## Trecho do documento
• • • • •

A equipe de campanha de Lula (PT) planeja colocar luz sobre a proposta de reforma do Judiciário mencionada na sexta-feira (4) pelo presidente da República diante da crise que abala o STF (Supremo Tribunal Federal). A ideia é atrelar a sugestão a propostas de contenção de gastos por juízes e procuradores, medidas anticorrupção e um debate sobre a relação de magistrados com empresários.
Candidato à reeleição, Lula e seu grupo político querem assumir a condução do debate sobre mudanças no Judiciário na tentativa de evitar que a campanha seja contaminada pela guerra deflagrada entre ministros do Supremo.

• • • • •

## Dados
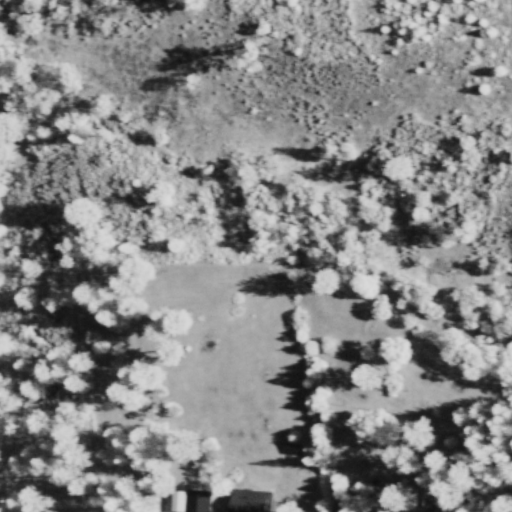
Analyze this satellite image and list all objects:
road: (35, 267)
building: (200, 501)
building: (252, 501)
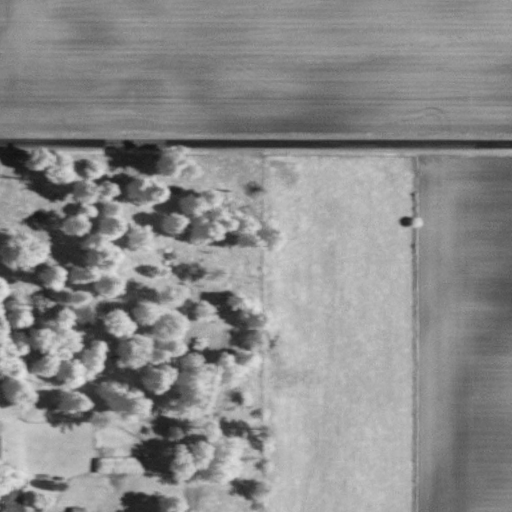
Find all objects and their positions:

• • • • •

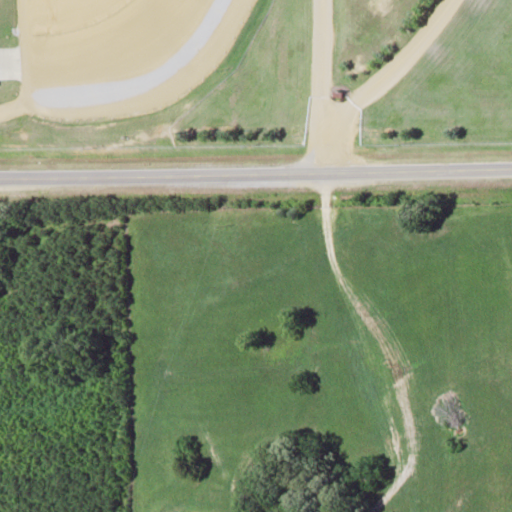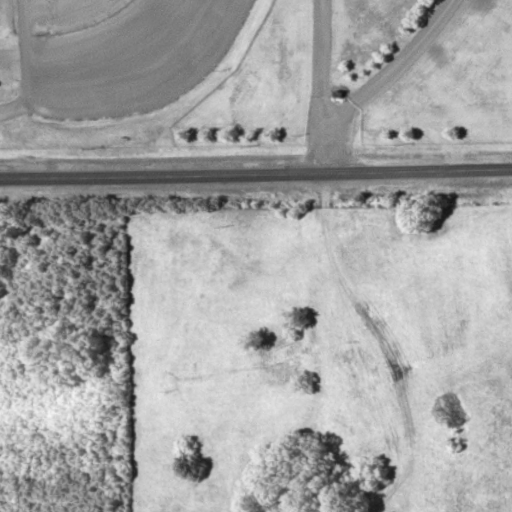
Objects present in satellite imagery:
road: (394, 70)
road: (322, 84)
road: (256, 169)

• • • • •

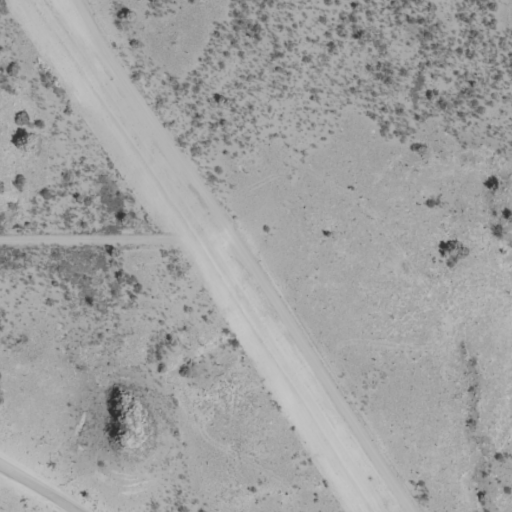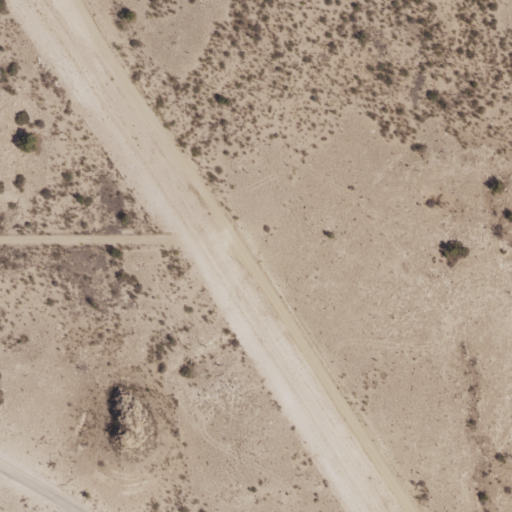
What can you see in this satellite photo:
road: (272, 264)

• • • • •

## Lista de tarefas
1: No trecho sobre a campanha de Lula, a que propostas a equipe quer atrelar a sugestão de reforma do Judiciário?
2: Devolva o segmento do trecho sobre a campanha de Lula que vai de "A equipe de" até "magistrados com empresários.", ambos incluídos.
O material tem origem em outra fonte.

## Respostas numeradas
1: A propostas de contenção de gastos por juízes e procuradores, medidas anticorrupção e um debate sobre a relação de magistrados com empresários.

2:
A equipe de campanha de Lula (PT) planeja colocar luz sobre a proposta de reforma do Judiciário mencionada na sexta-feira (4) pelo presidente da República diante da crise que abala o STF (Supremo Tribunal Federal). A ideia é atrelar a sugestão a propostas de contenção de gastos por juízes e procuradores, medidas anticorrupção e um debate sobre a relação de magistrados com empresários.